EMERGENCY: AIG CRASHING

September 16th, 2008

Via: Bloomberg:

American International Group Inc.’s ratings cut drove the cost of default protection on Wall Street banks to a record on concern that the insurer needs more cash to back $441 billion of credit derivatives.

Credit-default swaps on Morgan Stanley, Goldman Sachs Group Inc., Wachovia Corp. and Citigroup Inc. all traded at record highs as investors sought to hedge against losses on financial companies and to replace hedges they had with Lehman Brothers Holdings Inc., which filed for bankruptcy early yesterday. Contracts on AIG, the biggest U.S. insurer, and Washington Mutual Inc., the biggest U.S. savings and loan, rose further into distressed levels on concern ratings downgrades will cripple the companies.

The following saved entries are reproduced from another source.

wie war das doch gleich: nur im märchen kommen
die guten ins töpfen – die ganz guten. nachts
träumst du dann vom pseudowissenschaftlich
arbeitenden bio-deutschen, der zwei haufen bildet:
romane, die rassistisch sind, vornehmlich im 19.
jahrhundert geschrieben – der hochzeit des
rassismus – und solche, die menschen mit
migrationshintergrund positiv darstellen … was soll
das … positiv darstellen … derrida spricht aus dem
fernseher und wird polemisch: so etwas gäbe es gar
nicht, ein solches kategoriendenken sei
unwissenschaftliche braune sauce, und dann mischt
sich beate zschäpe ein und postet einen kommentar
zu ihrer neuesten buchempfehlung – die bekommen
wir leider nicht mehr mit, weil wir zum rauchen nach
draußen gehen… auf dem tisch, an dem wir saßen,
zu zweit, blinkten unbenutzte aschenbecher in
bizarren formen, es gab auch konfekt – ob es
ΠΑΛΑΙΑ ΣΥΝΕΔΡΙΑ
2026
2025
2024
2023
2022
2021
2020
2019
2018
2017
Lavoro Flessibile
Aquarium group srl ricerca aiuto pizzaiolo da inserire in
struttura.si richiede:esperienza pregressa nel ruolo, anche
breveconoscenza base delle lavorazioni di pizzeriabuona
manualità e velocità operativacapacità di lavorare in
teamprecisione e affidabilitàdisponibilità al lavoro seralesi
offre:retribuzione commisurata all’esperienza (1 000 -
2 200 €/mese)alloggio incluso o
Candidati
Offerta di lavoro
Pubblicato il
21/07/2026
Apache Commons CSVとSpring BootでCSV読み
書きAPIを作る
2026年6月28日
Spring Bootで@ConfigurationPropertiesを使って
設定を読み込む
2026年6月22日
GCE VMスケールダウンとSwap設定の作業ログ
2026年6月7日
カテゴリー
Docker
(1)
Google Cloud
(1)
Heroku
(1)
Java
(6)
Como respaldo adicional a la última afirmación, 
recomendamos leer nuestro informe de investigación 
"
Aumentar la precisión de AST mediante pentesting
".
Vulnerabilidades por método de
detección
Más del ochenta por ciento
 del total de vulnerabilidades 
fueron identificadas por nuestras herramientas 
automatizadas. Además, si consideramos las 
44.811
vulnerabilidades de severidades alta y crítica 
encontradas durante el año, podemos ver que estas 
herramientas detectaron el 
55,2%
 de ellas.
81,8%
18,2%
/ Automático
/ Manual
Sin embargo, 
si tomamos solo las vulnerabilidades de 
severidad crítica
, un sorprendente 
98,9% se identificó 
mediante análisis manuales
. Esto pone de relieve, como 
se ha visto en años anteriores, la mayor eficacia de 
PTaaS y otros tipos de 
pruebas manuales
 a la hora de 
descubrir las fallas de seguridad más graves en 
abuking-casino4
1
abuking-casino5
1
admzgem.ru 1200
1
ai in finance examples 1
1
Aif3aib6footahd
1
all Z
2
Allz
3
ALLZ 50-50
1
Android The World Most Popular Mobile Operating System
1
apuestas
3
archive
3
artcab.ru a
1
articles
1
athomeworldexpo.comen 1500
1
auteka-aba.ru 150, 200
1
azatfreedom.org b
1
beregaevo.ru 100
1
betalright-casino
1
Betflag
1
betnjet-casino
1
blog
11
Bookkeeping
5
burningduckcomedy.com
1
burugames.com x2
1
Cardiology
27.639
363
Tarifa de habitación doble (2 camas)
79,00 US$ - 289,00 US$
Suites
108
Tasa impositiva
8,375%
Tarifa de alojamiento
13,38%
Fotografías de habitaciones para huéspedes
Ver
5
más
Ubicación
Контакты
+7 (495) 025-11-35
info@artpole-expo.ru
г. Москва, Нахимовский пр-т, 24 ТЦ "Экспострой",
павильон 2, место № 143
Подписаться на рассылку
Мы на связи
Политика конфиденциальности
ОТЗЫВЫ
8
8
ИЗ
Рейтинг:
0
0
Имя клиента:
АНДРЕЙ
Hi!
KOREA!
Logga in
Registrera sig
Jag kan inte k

AIG may have to post as much as $17 billion in collateral after the company was downgraded yesterday, UBS AG analysts said. The biggest U.S. insurer by assets is seeking as much as $75 billion in loans arranged by Goldman Sachs Group Inc. and JPMorgan Chase & Co., after posting $18 billion in losses over the past three quarters, according to two people familiar with the situation.

“If AIG goes under, there could be a domino effect,” said Andrea Cicione, a credit strategist at BNP Paribas SA in London. “AIG is very connected to the financial system and it is very connected to the real economy.”